The job of reframing the archaic practice as a humans rights issue rooted in extreme discrimination rather than a religious one has been left mostly to activists. The added problem in Malaysia is that FGM has been “normalized” by being offered as a routine medical procedure, said Azrul Mohd Khalib, head of the Galen Centre for Health and Social Policy, a Kuala Lumpur-based think-tank.
As in Indonesia, procedures are even offered as part of “birthing packages” in some hospitals, which further serves to legitimize them. In both countries FGM tends to be conducted at infancy, which activists say makes it a more “hidden” practice.

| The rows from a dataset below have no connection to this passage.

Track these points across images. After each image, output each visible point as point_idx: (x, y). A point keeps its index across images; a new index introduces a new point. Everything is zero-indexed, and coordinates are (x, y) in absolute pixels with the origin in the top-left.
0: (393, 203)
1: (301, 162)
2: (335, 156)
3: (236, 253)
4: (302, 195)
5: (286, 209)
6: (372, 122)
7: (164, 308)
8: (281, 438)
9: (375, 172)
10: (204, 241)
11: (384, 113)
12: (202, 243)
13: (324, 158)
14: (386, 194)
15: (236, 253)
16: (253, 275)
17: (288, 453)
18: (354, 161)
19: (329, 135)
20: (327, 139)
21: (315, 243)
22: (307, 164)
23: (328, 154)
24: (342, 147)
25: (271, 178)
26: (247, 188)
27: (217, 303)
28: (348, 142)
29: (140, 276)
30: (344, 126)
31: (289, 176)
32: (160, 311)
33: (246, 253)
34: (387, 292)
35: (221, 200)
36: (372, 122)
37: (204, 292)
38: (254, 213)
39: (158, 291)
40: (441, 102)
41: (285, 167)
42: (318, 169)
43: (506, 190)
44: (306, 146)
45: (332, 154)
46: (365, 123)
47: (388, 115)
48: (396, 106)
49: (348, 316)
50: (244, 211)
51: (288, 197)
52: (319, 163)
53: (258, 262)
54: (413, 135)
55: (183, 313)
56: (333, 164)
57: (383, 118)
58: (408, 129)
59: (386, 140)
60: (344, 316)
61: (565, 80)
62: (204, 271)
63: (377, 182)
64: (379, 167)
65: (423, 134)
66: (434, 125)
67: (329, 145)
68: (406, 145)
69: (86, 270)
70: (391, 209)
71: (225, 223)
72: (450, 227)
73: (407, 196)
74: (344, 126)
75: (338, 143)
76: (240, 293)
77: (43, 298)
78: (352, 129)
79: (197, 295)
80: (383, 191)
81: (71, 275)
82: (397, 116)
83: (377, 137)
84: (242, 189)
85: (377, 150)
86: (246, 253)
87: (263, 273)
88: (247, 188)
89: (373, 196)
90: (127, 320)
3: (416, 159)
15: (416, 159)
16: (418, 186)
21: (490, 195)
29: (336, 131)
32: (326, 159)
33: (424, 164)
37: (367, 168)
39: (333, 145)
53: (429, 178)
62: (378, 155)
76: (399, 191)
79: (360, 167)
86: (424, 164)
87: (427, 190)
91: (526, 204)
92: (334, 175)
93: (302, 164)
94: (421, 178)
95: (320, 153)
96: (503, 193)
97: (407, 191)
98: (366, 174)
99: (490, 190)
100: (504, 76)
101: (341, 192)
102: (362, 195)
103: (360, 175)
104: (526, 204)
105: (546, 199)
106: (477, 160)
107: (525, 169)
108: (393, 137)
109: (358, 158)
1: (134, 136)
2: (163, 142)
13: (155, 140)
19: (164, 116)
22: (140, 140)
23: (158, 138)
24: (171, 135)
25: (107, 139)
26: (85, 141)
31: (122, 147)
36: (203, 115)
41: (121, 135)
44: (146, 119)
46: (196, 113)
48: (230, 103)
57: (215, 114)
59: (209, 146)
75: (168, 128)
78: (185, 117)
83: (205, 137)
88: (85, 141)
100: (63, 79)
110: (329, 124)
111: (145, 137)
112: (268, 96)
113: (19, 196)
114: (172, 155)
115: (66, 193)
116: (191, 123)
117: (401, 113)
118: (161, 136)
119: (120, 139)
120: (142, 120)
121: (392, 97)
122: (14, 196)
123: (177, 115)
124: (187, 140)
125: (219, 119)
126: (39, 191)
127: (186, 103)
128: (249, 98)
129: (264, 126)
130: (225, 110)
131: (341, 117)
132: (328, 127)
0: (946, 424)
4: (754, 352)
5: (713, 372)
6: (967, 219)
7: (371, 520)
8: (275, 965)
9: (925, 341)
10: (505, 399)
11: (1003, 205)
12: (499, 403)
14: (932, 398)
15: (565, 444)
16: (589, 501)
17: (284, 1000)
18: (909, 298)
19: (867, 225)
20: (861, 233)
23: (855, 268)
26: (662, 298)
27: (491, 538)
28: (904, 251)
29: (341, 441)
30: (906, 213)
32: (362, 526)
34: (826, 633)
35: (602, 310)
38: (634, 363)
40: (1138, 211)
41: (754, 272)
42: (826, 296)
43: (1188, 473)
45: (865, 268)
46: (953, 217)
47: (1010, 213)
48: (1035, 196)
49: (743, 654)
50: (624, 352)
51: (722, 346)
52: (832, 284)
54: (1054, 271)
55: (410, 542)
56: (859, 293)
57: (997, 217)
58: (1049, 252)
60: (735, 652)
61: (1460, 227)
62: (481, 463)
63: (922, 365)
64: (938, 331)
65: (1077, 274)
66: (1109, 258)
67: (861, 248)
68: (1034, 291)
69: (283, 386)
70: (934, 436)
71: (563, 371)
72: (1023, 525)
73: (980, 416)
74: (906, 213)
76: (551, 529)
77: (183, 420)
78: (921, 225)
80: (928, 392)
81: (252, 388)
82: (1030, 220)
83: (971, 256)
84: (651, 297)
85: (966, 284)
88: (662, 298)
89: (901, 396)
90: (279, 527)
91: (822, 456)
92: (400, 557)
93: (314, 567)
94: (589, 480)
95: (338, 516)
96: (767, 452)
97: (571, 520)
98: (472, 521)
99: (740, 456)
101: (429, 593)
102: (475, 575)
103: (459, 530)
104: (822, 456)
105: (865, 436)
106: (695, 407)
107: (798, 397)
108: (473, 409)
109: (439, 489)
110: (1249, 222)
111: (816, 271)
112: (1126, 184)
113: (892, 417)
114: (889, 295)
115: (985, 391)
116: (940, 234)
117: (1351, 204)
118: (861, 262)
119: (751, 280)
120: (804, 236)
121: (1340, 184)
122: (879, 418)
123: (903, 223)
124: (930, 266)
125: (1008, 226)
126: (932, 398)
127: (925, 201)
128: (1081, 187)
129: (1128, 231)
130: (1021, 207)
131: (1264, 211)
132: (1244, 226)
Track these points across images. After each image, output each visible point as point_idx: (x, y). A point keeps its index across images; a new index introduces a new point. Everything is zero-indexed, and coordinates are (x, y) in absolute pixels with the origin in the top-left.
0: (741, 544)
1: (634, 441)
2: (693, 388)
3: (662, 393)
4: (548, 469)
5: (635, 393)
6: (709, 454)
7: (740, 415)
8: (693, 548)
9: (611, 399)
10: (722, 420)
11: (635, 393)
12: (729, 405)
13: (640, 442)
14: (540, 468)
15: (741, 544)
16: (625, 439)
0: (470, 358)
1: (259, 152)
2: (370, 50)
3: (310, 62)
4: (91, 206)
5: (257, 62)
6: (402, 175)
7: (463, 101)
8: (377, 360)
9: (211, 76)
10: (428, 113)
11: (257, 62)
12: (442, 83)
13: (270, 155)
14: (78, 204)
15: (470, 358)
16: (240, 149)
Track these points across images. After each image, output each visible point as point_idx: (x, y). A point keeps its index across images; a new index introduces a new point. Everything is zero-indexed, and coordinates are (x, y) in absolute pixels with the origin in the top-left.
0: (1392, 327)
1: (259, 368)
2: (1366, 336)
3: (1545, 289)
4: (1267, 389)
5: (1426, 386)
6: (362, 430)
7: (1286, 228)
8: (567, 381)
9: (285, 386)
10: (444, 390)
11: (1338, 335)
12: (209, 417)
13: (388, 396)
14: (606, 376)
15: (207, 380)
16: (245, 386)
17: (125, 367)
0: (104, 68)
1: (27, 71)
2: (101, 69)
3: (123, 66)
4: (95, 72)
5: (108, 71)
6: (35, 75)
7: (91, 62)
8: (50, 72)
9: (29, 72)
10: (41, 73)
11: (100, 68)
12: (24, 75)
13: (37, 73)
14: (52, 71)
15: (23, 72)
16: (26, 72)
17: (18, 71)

Many women will not remember the trauma they underwent – unlike in countries where FGM is performed when a girl reaches adolescence in a more ceremonial and public manner that she can likely recount.
“For some reason the image is that FGC is not as traumatic as in Africa and is harmless,” Azrul said. “I completely disagree. An invasive procedure is an invasive procedure. You’re basically mutilating a child. And there is no religious justification.”
The new Asia network has started consulting activists around the region on how to move forwards. One strategy showing promise in Indonesia, said Risya Kori, a UNFPA gender specialist in Jakarta, is targeting young Muslims more receptive to change. The country’s growing female ulama (Islamic scholars) movement has also been a positive catalyst with more voices denouncing FGM, she said.
There are communities across Africa that are questioning and even abandoning FGM as a result of longstanding activism and the political will to enforce change. The hope is that Southeast Asian nations will soon do the same.